EXCERPTED PASSAGE
--- START ---

[kwlug-disc] Using mutt with oauth2
Chris Irwin
chris at chrisirwin.ca
Wed Aug 26 14:17:34 EDT 2020
On Tue, Aug 25, 2020 at 02:22:05PM -0400, Paul Nijjar via kwlug-disc wrote:
>
>Welp, it looks like Yahoo! is disabling username/password
>authentication on October 20. Guess who is freaking out now?
Not a Yahoo user, and had to do some searching to find the annoucment
(and still only found it second-hand), but it looks like they're only
disabling access with an account password, but that the app-password
functionality would still exist and work?
I'd just use an app password if possible because it is equally as secure
for a user, and compatible with existing IMAP clients. Oauth, on the
other hand, is a user-hating anti-feature, and you're going to have a
lot of problems with it, particularly with niche software like neomutt.

--- END ---

PROBLEMS TO SOLVE
(A) In the Yahoo authentication post, replace "neomutt" with "alpine" in the stretch from "Not a Yahoo" through "software like neomutt.", and give that stretch in full.
(B) Answer these questions on the Yahoo authentication post:
(i) On what date is Yahoo disabling username/password authentication?
(ii) What email address appears for Chris Irwin?
(iii) What does the reply call Oauth?
(C) Carry on the Yahoo authentication post from its final sentence onward.
These lines come from a separate source.

(Bounding boxes with keypoints)

--- START ---

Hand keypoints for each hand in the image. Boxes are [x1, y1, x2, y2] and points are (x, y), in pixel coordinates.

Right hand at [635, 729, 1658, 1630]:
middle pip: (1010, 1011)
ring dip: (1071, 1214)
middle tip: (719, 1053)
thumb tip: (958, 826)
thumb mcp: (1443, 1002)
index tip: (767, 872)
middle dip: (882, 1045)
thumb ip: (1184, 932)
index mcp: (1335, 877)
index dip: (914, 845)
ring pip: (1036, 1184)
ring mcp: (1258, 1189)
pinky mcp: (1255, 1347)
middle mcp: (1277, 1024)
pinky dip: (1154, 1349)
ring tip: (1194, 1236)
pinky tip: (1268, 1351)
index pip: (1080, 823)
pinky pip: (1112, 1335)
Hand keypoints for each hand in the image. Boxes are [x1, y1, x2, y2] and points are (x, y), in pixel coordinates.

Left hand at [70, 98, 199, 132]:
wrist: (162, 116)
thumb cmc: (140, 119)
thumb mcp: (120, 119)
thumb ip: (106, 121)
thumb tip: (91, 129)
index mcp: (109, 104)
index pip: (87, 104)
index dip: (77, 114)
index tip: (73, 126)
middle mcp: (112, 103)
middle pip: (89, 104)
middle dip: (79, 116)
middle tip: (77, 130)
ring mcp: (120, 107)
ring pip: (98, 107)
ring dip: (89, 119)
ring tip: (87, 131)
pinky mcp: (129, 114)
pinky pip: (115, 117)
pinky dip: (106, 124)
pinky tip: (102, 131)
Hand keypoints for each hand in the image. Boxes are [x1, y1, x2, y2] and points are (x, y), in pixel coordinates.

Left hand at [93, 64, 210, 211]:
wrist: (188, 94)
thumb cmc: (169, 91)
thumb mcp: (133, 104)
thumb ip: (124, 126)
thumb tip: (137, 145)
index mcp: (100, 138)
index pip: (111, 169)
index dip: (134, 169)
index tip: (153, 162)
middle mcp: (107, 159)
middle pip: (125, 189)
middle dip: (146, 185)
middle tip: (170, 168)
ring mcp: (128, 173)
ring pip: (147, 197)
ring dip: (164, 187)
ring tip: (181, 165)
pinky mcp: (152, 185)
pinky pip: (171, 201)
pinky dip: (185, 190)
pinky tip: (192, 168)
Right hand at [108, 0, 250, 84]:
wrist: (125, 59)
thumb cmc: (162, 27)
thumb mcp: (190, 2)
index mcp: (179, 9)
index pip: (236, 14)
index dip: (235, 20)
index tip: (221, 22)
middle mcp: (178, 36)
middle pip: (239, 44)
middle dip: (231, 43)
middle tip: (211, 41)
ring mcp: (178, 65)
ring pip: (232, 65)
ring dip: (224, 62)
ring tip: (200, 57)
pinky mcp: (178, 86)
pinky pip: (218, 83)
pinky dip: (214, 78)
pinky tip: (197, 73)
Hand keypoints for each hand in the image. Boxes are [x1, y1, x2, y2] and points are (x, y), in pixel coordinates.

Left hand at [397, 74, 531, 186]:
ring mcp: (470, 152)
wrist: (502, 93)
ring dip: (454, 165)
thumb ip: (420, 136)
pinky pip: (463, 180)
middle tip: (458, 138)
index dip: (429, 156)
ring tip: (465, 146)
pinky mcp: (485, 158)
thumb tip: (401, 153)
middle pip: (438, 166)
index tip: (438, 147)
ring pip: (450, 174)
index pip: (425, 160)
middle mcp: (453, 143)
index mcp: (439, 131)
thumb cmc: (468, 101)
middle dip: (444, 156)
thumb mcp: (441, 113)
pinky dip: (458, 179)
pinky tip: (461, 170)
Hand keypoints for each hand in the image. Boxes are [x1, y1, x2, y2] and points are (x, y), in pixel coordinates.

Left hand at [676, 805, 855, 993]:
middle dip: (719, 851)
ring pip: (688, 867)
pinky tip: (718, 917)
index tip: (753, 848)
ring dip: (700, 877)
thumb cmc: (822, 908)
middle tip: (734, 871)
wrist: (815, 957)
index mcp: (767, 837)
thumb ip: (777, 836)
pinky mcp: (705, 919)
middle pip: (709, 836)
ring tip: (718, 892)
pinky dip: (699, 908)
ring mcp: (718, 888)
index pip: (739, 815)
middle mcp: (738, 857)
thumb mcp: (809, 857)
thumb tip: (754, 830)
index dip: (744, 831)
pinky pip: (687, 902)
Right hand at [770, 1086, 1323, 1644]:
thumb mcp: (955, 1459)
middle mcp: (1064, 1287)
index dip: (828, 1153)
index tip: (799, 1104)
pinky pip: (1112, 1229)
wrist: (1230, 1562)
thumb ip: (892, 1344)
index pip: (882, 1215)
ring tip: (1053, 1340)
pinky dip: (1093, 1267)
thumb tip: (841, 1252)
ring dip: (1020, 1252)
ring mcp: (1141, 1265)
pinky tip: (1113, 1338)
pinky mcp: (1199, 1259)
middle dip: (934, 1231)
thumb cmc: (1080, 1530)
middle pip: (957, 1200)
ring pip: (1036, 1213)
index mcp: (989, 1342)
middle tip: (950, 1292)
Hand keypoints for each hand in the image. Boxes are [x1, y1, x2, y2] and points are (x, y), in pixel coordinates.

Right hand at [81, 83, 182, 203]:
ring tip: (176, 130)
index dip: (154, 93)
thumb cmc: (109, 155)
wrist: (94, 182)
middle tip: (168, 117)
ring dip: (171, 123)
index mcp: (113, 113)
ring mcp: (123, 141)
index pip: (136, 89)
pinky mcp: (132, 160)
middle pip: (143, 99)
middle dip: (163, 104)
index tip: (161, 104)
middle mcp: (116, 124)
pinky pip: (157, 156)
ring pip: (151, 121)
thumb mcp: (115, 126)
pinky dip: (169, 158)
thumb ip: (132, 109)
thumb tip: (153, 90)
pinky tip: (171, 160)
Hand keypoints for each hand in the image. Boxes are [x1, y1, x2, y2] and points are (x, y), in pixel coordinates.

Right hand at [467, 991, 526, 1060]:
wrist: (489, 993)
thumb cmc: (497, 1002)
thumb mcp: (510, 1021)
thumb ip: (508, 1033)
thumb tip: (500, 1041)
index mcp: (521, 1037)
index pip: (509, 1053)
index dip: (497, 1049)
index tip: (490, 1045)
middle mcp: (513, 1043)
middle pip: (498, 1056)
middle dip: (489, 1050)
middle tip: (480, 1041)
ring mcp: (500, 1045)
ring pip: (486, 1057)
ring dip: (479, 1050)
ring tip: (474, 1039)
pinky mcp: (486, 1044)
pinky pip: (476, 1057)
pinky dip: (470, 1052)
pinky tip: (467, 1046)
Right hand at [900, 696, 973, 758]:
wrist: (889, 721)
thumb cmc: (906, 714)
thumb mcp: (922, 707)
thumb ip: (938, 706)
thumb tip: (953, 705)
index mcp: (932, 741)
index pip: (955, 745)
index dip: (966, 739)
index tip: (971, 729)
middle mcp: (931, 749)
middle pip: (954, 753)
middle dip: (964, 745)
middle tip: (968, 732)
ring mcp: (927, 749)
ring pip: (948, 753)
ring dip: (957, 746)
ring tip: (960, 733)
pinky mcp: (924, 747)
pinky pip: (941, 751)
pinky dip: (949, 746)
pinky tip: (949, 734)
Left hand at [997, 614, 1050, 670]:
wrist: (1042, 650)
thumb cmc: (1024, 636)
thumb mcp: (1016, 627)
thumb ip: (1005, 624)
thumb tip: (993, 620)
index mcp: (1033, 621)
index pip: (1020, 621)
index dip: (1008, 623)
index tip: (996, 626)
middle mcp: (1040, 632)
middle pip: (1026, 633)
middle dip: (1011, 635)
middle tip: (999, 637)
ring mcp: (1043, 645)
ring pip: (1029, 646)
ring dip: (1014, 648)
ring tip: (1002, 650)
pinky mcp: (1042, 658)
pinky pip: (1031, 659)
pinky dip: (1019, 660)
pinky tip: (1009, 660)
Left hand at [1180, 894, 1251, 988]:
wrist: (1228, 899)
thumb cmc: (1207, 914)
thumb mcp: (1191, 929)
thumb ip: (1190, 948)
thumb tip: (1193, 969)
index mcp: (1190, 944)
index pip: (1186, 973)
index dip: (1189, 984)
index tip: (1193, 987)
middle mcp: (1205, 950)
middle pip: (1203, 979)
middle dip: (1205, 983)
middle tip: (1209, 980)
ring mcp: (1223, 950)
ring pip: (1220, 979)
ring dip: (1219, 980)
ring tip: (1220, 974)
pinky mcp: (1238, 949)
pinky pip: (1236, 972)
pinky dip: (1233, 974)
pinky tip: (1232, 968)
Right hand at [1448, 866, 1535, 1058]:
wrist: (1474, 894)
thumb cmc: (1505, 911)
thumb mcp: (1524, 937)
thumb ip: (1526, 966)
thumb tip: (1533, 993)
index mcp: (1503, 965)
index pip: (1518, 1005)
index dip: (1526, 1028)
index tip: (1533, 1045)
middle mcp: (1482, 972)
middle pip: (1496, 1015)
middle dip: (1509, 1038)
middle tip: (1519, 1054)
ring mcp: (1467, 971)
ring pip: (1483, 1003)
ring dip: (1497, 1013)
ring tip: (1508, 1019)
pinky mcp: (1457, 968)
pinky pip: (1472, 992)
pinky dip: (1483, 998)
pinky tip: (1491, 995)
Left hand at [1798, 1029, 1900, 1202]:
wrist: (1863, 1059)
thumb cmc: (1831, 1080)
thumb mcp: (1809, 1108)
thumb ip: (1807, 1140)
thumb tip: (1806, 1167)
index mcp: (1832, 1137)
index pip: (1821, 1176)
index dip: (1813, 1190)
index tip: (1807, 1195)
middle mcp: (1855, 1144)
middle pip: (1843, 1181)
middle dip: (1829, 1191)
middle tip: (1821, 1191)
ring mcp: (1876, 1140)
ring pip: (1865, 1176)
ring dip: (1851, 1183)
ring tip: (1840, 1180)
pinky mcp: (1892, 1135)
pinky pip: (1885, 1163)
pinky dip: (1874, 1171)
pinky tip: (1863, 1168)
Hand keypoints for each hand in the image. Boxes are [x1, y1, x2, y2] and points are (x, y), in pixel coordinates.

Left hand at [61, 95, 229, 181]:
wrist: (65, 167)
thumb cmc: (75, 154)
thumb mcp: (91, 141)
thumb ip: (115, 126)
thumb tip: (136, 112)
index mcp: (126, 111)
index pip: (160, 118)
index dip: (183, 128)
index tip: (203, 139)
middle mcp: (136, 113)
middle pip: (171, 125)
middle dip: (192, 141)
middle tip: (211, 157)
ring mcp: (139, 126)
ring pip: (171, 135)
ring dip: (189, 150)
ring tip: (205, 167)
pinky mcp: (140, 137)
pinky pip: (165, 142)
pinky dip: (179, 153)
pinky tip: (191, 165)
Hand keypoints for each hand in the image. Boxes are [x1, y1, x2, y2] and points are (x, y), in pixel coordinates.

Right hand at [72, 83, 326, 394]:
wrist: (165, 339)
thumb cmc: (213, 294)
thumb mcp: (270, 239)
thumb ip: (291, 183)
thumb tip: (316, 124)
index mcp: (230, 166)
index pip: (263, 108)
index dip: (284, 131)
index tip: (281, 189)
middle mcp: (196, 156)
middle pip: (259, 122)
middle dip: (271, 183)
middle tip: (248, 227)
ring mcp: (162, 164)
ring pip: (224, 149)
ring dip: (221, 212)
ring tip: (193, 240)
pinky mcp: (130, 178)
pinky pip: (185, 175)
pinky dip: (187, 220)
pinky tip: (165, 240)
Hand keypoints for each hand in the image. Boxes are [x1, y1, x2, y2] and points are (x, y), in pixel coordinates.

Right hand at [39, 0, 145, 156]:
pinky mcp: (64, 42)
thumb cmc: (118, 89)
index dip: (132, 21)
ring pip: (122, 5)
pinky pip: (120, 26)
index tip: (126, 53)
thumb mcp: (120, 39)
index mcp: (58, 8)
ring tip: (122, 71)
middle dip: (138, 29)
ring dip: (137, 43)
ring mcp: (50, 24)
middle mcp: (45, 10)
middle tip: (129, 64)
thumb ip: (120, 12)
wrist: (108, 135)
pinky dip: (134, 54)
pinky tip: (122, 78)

--- END ---

RESULTS FOR EACH TASK
(A)
Not a Yahoo user, and had to do some searching to find the annoucment
(and still only found it second-hand), but it looks like they're only
disabling access with an account password, but that the app-password
functionality would still exist and work?
I'd just use an app password if possible because it is equally as secure
for a user, and compatible with existing IMAP clients. Oauth, on the
other hand, is a user-hating anti-feature, and you're going to have a
lot of problems with it, particularly with niche software like alpine.

(B)
(i) October 20
(ii) chris at chrisirwin.ca
(iii) A user-hating anti-feature

(C)
>I see there may be support for Oauth2 in neomutt. Has anybody
>successfully gotten Oauth2 authentication working with mutt or
>neomutt? I think Gmail may have disabled user/password login a while
>ago, so maybe some of you have experiences and helpful tutorials to
>point me to?
I've always found mutt/neomutt's IMAP functionality annoying, so I use
mbsync to a local maildir, then run neomutt directly on the local
maildirs. I didn't get as far as getting my neomutt workflow going, but
did attempt OAuth with Evolution. It wasn't a pleasant experience.
My work uses O365 for our email hosting, and Microsoft were originally
due to disable everything but their "modern" authentication flow (oauth)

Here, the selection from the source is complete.